#### WHAT IS REQUIRED:
Rewrite all the records below, changing each "pie" to "chart" and keeping everything else the same. Leave out the pictures.
----
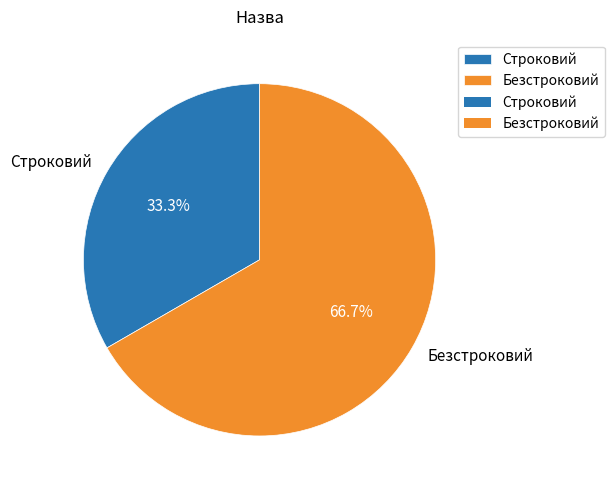

Between Безстроковий and Строковий, which is larger?

Безстроковий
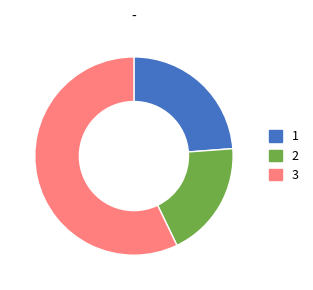

Which slice is the largest?

3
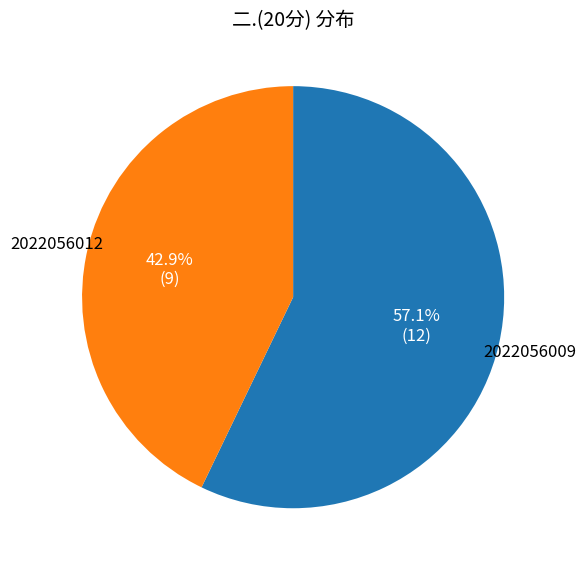

Count the number of slices in the pie.

2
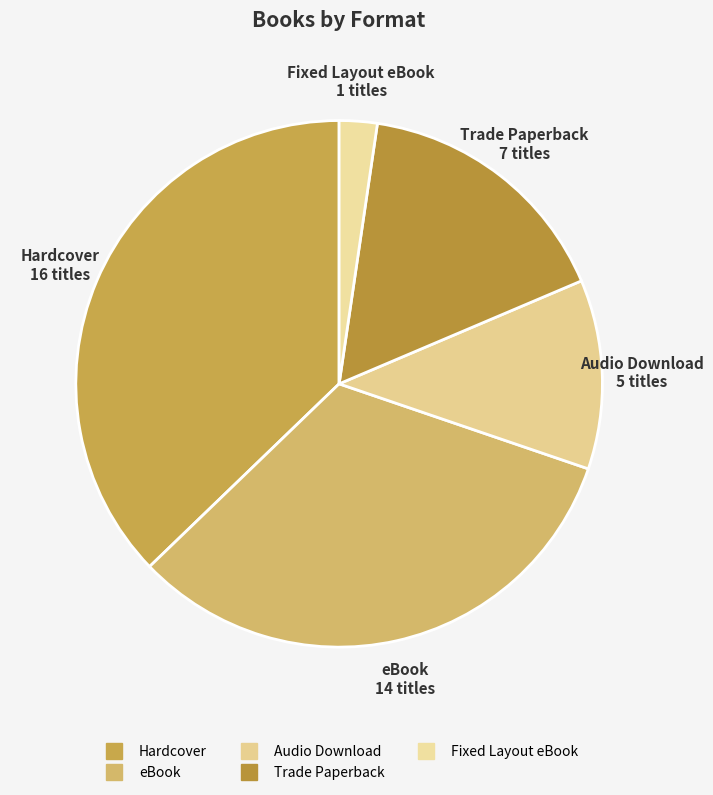

Is it true that Audio Download is 21% of the pie?

False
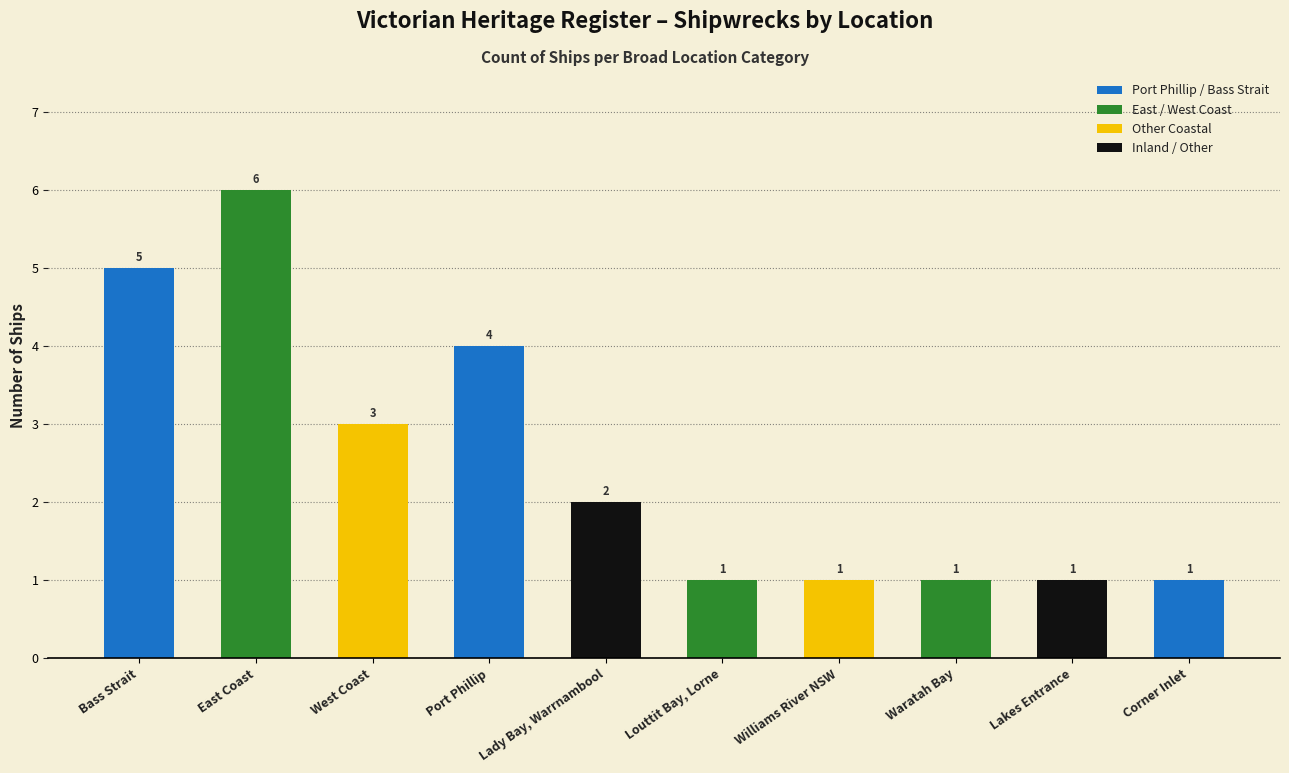

Is it true that the value at Corner Inlet is 1?

True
----
#### RESPONSE TO THE EXERCISE:
Between Безстроковий and Строковий, which is larger?

Безстроковий

Which slice is the largest?

3

Count the number of slices in the chart.

2

Is it true that Audio Download is 21% of the chart?

False

Is it true that the value at Corner Inlet is 1?

True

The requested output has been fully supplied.